As of May 2010, the city had a total of 83.43 mi of roadways, of which 73.27 mi were maintained by the municipality, 6.30 mi by Essex County, 1.52 mi by the New Jersey Department of Transportation and 2.34 mi by the New Jersey Turnpike Authority.

The Garden State Parkway is the most prominent highway passing through the city, connecting Newark in the south to Bloomfield in the north. The Parkway is accessible at Interchange 145 for Interstate 280 and at Interchange 147 for Springdale Avenue. Interstate 280 is the other major highway crossing the city, following a west-to-east route from Orange to Newark.

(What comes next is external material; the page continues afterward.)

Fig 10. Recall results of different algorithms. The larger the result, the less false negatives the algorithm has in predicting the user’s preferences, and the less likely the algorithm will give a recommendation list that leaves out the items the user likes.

Major county highways serving the city include County Route 508 and County Route 510. These both traverse the city west-to-east, following Central Avenue and South Orange Avenue, respectively. County Route 509 also crosses East Orange, following a south-to-north alignment through the city via Grove Street.

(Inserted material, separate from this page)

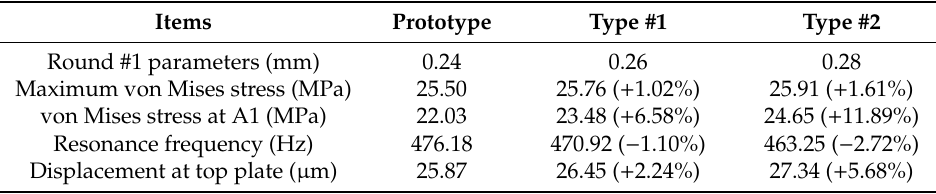
Figure 18. von Mises stress distribution on spring with different round #1 parameters. Table 3. Analysis result comparison between different round #1 parameters.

===Public transportation===
Local transportation around the city and into neighboring communities is provided by multiple NJ Transit public bus lines, which includes routes 5, 21, 24, 34, 41, 44, 71, 73, 79, 90, 92, 94, and 97.

New Jersey Transit operates two commuter rail train stations in East Orange, both located along the Morris & Essex Lines, both offering seven-day service to New York Penn Station in Midtown Manhattan as well as weekday service to Hoboken Terminal. The East Orange station is located beside the westbound lanes of Interstate 280, directly across its parking lot from East Orange City Hall. Just one mile west up Main Street is Brick Church station, the city's second rail stop and the more heavily used of the two.

The Montclair-Boonton Line runs through the Ampere neighborhood of the city on the east, after splitting off from the Morris & Essex Lines just east of the city line in Newark. Ampere station was a former stop on the line near Ampere Parkway and Springdale Avenue which opened in 1890, but closed in 1991 due to low ridership. Residents can use nearby Watsessing Avenue station in neighboring Bloomfield. Another former stop was Grove Street station, a mile east of Brick Church, which ended service in April 1991, together with the Ampere station.

The city is 7.8 mi from Newark Liberty International Airport in the nearby cities of Newark and Elizabeth.